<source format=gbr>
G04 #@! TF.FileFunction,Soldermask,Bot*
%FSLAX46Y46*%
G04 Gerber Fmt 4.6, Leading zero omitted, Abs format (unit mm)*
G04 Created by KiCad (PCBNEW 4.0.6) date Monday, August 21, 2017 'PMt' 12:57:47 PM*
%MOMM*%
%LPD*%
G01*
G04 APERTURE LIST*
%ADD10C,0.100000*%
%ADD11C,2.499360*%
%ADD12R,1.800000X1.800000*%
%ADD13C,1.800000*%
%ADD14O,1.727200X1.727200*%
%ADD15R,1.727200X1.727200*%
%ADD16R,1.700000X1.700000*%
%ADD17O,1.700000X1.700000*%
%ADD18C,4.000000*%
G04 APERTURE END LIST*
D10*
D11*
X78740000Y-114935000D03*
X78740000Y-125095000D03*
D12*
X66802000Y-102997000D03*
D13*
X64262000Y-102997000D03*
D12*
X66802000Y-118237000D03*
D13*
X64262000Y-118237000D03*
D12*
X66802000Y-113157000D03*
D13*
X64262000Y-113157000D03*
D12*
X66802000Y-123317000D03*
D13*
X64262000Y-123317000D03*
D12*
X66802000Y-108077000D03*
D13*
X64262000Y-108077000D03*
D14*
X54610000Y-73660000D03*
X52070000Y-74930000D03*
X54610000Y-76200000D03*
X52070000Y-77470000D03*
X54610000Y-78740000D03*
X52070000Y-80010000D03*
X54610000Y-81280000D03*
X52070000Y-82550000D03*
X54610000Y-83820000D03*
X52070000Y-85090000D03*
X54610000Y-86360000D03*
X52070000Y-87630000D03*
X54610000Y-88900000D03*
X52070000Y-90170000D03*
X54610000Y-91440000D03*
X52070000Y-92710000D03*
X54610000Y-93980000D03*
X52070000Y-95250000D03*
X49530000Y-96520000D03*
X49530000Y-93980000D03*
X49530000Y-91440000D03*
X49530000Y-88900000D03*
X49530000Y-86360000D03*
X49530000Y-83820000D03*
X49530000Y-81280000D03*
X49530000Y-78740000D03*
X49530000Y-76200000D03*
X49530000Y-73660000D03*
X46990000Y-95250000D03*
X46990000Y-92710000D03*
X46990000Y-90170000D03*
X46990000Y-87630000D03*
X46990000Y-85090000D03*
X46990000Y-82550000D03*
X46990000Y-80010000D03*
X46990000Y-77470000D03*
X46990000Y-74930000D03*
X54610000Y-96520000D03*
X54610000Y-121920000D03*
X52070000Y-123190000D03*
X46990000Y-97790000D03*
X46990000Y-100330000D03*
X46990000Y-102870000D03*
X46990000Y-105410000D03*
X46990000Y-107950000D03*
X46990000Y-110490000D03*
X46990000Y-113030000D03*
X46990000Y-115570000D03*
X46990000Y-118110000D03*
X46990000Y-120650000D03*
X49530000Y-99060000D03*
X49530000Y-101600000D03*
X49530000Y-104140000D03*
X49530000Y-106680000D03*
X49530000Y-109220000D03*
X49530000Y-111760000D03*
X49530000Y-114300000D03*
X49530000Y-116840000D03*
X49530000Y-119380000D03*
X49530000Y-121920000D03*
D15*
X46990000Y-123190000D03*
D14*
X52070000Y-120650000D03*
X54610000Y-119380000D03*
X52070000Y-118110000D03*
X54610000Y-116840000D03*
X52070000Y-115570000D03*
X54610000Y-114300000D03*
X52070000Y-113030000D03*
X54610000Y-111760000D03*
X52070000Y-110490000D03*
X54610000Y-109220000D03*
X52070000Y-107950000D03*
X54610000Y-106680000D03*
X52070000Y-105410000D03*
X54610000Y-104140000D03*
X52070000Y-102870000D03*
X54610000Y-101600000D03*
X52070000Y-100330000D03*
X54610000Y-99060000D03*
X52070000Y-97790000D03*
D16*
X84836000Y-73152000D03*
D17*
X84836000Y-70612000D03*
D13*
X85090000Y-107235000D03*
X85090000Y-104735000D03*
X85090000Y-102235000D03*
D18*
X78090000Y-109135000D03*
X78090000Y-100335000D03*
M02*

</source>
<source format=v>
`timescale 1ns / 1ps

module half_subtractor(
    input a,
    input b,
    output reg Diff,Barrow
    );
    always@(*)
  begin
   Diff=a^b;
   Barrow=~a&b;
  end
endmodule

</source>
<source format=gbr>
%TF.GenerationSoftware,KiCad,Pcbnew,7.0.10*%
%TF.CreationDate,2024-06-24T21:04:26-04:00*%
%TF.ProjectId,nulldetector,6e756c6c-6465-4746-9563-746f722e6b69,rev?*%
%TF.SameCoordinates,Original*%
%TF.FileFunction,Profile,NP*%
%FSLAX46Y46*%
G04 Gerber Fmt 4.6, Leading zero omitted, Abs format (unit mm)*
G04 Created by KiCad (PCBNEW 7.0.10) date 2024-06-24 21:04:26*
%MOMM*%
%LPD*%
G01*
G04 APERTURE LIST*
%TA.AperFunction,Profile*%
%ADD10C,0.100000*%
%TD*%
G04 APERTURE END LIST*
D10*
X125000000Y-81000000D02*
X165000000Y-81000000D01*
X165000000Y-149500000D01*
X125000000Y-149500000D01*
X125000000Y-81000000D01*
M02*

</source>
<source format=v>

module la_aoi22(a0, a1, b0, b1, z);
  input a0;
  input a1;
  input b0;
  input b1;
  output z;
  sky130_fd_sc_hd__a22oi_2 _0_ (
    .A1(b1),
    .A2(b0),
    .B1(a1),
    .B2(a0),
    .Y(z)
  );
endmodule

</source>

---

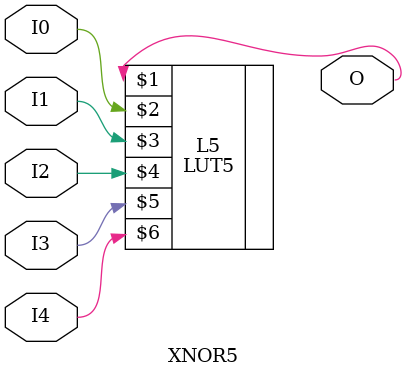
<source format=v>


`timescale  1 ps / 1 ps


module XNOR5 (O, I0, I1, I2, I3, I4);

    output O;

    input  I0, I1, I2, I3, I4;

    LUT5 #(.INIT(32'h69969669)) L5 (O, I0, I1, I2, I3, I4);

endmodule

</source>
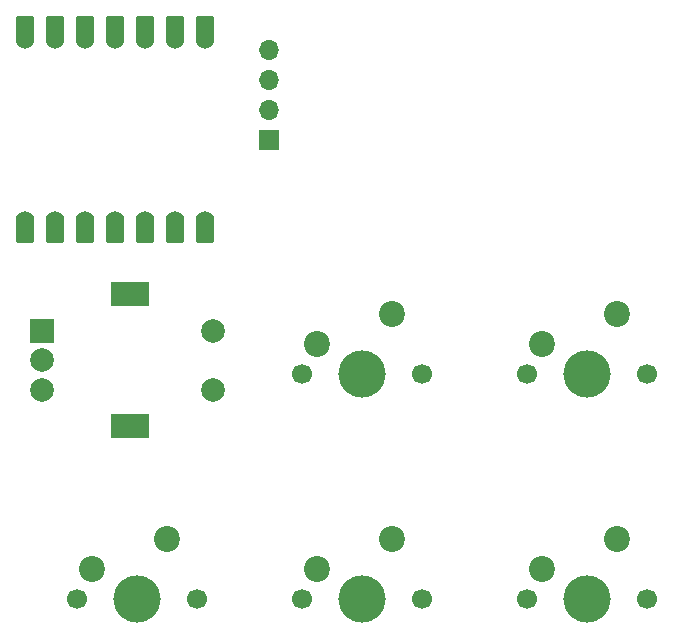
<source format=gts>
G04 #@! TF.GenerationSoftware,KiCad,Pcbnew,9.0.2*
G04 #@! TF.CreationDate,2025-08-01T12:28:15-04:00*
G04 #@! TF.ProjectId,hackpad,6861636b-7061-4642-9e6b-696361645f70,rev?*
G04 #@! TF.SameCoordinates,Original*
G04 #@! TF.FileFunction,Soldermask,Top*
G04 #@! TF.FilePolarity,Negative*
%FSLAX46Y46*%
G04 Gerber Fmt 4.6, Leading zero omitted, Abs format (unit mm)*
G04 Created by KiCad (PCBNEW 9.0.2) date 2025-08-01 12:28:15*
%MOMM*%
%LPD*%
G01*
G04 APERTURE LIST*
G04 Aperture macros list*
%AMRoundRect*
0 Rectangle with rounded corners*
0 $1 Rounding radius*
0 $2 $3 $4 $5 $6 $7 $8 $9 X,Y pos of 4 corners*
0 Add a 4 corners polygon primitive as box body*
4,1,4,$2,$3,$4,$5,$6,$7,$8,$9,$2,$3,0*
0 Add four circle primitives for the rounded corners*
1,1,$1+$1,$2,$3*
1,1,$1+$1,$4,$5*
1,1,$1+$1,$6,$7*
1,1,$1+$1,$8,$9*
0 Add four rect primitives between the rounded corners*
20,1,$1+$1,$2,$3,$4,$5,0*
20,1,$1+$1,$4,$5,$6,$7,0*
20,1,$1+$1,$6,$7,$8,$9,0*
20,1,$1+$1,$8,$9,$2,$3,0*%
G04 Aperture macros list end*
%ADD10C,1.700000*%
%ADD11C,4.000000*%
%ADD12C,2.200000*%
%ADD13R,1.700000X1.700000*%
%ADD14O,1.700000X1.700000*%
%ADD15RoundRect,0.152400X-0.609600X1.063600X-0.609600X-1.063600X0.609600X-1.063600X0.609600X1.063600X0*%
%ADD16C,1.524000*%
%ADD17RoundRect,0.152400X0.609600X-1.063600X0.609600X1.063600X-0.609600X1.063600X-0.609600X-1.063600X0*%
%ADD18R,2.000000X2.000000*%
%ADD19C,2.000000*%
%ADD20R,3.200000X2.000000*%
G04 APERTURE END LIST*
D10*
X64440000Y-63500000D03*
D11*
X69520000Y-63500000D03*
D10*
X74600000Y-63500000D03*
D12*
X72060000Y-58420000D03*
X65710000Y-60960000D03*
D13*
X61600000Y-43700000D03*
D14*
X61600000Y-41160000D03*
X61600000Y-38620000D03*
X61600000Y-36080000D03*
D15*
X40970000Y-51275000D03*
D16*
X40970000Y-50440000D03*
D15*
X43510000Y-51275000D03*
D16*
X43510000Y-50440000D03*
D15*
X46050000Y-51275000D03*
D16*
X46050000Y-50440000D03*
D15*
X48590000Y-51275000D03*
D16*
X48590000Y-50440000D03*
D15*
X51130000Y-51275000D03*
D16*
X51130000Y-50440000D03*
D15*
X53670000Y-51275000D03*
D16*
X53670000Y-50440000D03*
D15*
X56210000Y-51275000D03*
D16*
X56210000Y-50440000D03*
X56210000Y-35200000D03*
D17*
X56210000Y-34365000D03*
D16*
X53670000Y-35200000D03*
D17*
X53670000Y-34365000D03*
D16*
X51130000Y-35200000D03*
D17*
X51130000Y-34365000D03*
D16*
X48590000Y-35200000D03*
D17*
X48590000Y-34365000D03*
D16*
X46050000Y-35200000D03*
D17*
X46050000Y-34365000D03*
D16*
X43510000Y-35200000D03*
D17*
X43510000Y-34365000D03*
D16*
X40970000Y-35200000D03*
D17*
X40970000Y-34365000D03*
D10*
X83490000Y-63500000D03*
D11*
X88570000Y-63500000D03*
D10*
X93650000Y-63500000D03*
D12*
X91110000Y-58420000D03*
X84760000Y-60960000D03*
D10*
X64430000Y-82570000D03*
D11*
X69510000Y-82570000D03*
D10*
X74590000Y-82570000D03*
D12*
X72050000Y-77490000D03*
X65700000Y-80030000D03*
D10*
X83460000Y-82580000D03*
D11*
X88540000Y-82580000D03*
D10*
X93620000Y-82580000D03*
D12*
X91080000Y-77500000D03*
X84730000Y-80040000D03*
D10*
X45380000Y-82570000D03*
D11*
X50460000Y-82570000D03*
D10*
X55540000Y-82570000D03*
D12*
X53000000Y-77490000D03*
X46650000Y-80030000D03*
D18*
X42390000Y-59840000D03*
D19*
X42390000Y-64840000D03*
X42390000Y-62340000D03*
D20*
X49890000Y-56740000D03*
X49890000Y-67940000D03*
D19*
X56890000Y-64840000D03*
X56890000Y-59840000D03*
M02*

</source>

__TASK REQUIREMENTS__: Show every line from the listing that contains "SameCoordinates".

__WRITTEN RESPONSE__:
%TF.SameCoordinates,Original*%
G04 #@! TF.SameCoordinates,Original*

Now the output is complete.